Но он не успел скрыться: молодой человек, внезапно вышедший из дома Аврелии, заметил в пятнадцати шагах от себя неизвестного субъекта. К тому же незнакомец в пурпурной тоге сам обернулся, чтобы хоть бегло рассмотреть гостя Аврелии, прервавшего его разговор с рабом.
– Клянусь Геркулесом! – воскликнул юноша. – Это же мерзавец Регул собственной персоной! Зачем он притащился в наш квартал? Слушай-ка, Палестрион, а ты, часом, не знаешься с Регулом? – нахмурил брови молодой человек, оборачиваясь к привратнику, который побледнел как полотно и затрясся всем телом.
– Нет, господин, – еле пролепетал несчастный, – я от роду не видел никакого Регула, и я отлично знаю, что наша божественная госпожа…
– Ах ты, прохвост! – перебил раба юноша. – Смотри у меня, бездельник! Если моя догадка подтвердится, тебе исполосуют всю шкуру, как паршивой овце. И учти: я непременно уведомлю госпожу Аврелию, что возле ее дома крутится какой-то подозрительный тип.
С этими словами он пошел в дом, а Марк Регул, недовольный тем, что его узнали, ускоряя шаги, пробормотал:
– Вот это да!
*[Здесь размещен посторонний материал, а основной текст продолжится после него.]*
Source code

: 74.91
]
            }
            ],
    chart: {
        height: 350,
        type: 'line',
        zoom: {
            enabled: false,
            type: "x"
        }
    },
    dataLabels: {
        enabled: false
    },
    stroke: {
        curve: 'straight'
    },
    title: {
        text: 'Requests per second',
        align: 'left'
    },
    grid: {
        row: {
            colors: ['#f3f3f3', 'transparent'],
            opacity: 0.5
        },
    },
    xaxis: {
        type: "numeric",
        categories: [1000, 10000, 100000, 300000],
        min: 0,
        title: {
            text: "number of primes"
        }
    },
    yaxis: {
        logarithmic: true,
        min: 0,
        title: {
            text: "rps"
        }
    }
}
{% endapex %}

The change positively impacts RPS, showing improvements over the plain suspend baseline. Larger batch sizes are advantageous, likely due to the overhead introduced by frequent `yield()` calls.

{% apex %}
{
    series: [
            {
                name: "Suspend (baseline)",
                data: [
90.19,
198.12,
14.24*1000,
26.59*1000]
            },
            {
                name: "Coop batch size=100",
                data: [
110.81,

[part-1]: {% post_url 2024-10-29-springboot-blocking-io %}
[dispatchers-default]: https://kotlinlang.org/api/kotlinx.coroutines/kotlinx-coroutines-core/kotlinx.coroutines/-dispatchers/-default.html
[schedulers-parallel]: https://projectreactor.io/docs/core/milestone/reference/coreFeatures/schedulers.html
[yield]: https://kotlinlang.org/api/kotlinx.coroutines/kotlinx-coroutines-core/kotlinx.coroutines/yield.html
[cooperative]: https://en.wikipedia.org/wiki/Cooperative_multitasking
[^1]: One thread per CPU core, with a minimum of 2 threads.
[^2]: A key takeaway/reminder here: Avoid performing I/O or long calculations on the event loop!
Это же Метелл Целер! Я узнал его по голосу. Он находился в доме Аврелии все время, пока я беседовал с Палестрионом. Значит, Метелл посещает весталку даже во время полуденного отдыха. Отлично! Скоро об этом узнают и жрец Гельвеций Агриппа и цезарь Домициан. Ты у нас в руках, Корнелия! К девственнице регулярно захаживает молодой красивый мужчина. Очень интересно, чем они там занимаются.
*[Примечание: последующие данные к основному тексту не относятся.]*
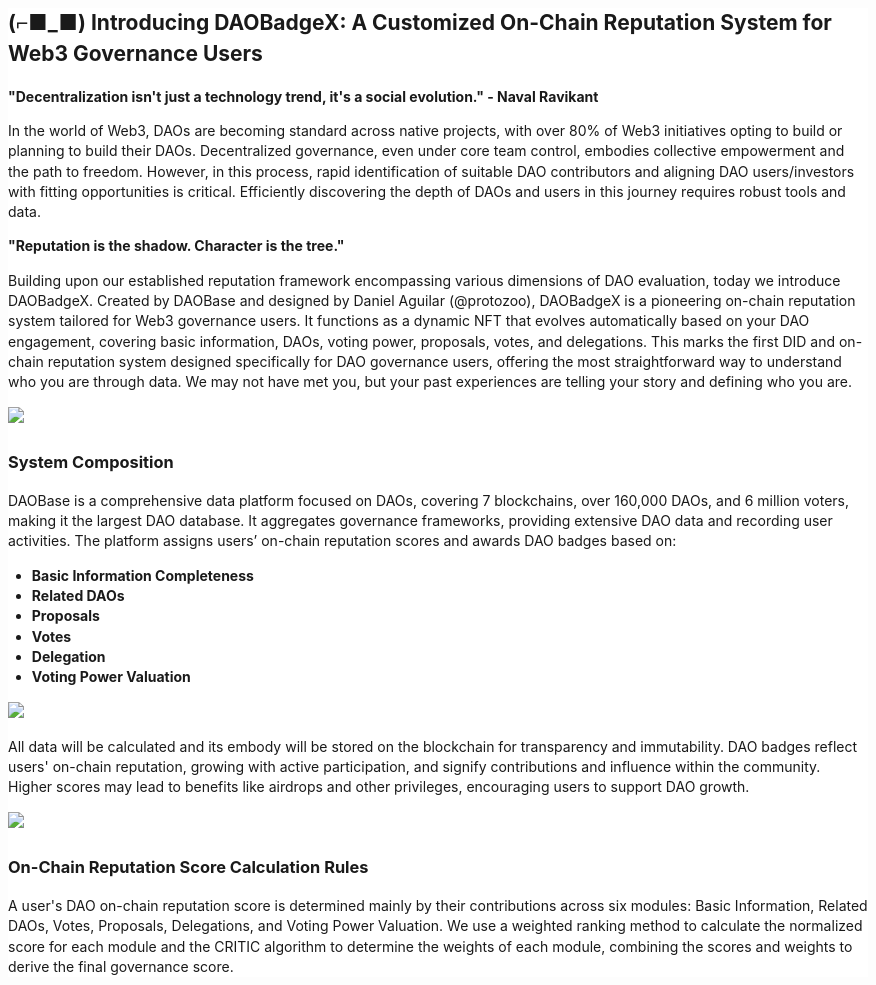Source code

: ## (⌐■_■) Introducing DAOBadgeX: A Customized On-Chain Reputation System for Web3 Governance Users

**"Decentralization isn't just a technology trend, it's a social evolution." - Naval Ravikant**

In the world of Web3, DAOs are becoming standard across native projects, with over 80% of Web3 initiatives opting to build or planning to build their DAOs. Decentralized governance, even under core team control, embodies collective empowerment and the path to freedom. However, in this process, rapid identification of suitable DAO contributors and aligning DAO users/investors with fitting opportunities is critical. Efficiently discovering the depth of DAOs and users in this journey requires robust tools and data.

**"Reputation is the shadow. Character is the tree."**

Building upon our established reputation framework encompassing various dimensions of DAO evaluation, today we introduce DAOBadgeX. Created by DAOBase and designed by Daniel Aguilar (@protozoo), DAOBadgeX is a pioneering on-chain reputation system tailored for Web3 governance users. It functions as a dynamic NFT that evolves automatically based on your DAO engagement, covering basic information, DAOs, voting power, proposals, votes, and delegations. This marks the first DID and on-chain reputation system designed specifically for DAO governance users, offering the most straightforward way to understand who you are through data. We may not have met you, but your past experiences are telling your story and defining who you are.

![](https://lh7-us.googleusercontent.com/docsz/AD_4nXedBAMyVXMJFKFtzp5BEi_UpXGpdC4UNw3Lzq9SYlImc0-OKGwoUwRbFiZSYl5FQWBtVtCaleMRXQIaQd-rLV65ZA1nFP-r8Mj4wDWVGP0YLdCuk3XsjJQlB2kJy9edpl0nD8j8rdjt0g3YHzviAzHSoMo?key=yX7C0xQkKNnkWVVuz9FDYw)

### System Composition

DAOBase is a comprehensive data platform focused on DAOs, covering 7 blockchains, over 160,000 DAOs, and 6 million voters, making it the largest DAO database. It aggregates governance frameworks, providing extensive DAO data and recording user activities. The platform assigns users’ on-chain reputation scores and awards DAO badges based on:

* **Basic Information Completeness**
* **Related DAOs**
* **Proposals**
* **Votes**
* **Delegation**
* **Voting Power Valuation**

![](https://lh7-us.googleusercontent.com/docsz/AD_4nXc50VCoZVo1bwxHS3Cfy1mDi7NTbYzO_3lXVzZNYYRkyZSHf_brESIP9tJpjLWcGSazVqTIguVSY1MH5Je3o9f6K5jh7_mu2lHz06nyTZS8lqvleMhcm-czj70IQUM9z3zm-Weflt6rwopEyxA3Ht247CW1?key=yX7C0xQkKNnkWVVuz9FDYw)

All data will be calculated and its embody will be stored on the blockchain for transparency and immutability. DAO badges reflect users' on-chain reputation, growing with active participation, and signify contributions and influence within the community. Higher scores may lead to benefits like airdrops and other privileges, encouraging users to support DAO growth.

![](https://lh7-us.googleusercontent.com/docsz/AD_4nXeGwmV3DiEp05mnw414sqXLHqXI0OaCYrwq-fxAKSO_kWXi3iGUtFl7frUJZTlmKXJ9O4lMw_FW9kbmSV4biyHcXnJ8FJXYDDSWEpGZ_zta7VsiK-mtf6nBOlq4BWHRqymRpCHbHBojCIt9ZN0I6qBqxyY?key=yX7C0xQkKNnkWVVuz9FDYw)

### On-Chain Reputation Score Calculation Rules

A user's DAO on-chain reputation score is determined mainly by their contributions across six modules: Basic Information, Related DAOs, Votes, Proposals, Delegations, and Voting Power Valuation. We use a weighted ranking method to calculate the normalized score for each module and the CRITIC algorithm to determine the weights of each module, combining the scores and weights to derive the final governance score.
Примерно через час Марк Регул вернулся к себе домой за Тибр и несколько раз с удовольствием повторил вслух изречение Тита Флавия, ставшее крылатым: «День прошел не даром, если сделано хоть одно дело». «А я, – рассуждал Регул, – сделал целых четыре дела: добился рабства для Цецилии, припугнул нерадивого Палфурия Суру, убедил Палестриона шпионить за своей госпожой и добыл важные сведения о Корнелии. Недурно!»